Selected extract ::
════

Maui Velominatus Dave is tapering for this Saturday’s Cycle to the Sun. It is more mass start, time trial to the sun as there is nothing like 3.3 km of continual climbing to sort everyone out by their power to weight ratios. After 2 km of climbing there is no pack and no draft. Everyone climbs as hard as they can and almost everyone is riding alone.
Dave has been training like a bastard. He doesn’t have a coach but he does have a power meter and an analytical mind. As we talked about his up-coming race he could not contain himself any longer, “I don’t know how you and Frank can train without power meters. They are fantastic. They make your bike an extension of your body.”
What? I had never considered this as a possibility. Isn’t this something we all want; the rolling centaur? This is a feedback loop: the brain to the legs to the cranks to the strain gages to the head unit to the eyes to the brain. The bike is getting involved here. The bike is telling you how hard you are riding it. Dude.

════

Listed records ::
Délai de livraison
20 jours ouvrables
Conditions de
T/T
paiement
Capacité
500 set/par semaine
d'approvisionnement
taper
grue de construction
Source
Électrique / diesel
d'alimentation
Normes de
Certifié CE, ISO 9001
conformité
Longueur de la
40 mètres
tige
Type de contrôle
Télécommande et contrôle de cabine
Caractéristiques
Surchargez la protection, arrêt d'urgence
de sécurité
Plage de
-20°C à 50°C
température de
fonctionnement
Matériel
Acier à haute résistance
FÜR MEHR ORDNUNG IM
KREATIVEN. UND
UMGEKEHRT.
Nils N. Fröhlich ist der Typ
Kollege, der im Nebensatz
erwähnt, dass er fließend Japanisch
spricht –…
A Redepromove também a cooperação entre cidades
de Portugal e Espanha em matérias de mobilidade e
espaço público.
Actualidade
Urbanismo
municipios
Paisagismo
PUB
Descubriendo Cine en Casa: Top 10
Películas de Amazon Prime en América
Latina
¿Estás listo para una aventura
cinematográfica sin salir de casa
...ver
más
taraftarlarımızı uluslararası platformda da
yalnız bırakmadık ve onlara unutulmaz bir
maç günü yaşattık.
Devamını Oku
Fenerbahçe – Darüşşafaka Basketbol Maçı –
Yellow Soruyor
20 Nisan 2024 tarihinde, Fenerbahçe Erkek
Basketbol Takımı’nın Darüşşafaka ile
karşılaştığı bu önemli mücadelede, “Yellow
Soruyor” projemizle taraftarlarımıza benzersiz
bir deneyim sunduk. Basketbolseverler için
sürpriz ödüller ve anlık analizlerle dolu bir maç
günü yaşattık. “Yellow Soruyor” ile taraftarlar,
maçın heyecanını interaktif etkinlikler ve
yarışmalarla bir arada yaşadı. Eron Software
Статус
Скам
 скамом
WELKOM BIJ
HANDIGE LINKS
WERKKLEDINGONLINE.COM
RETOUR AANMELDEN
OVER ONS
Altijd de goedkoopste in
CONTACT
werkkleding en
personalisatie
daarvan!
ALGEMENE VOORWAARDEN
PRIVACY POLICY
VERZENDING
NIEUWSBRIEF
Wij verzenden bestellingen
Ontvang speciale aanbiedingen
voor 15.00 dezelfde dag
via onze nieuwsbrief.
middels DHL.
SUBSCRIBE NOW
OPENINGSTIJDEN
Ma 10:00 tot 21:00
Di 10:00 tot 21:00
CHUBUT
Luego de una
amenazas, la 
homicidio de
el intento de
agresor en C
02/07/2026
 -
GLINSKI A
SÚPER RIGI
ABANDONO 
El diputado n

════

Task brief ::
Answer these from the passage on Dave's training:
1. How many kilometers of continual climbing does Cycle to the Sun involve?
2. Dave has no coach. What two things does he have?
3. According to Dave, what do power meters make a bike?
Rely only on the text for what comes next.

Your response ::
1. 3.3 km.
2. A power meter and an analytical mind.
3. An extension of your body.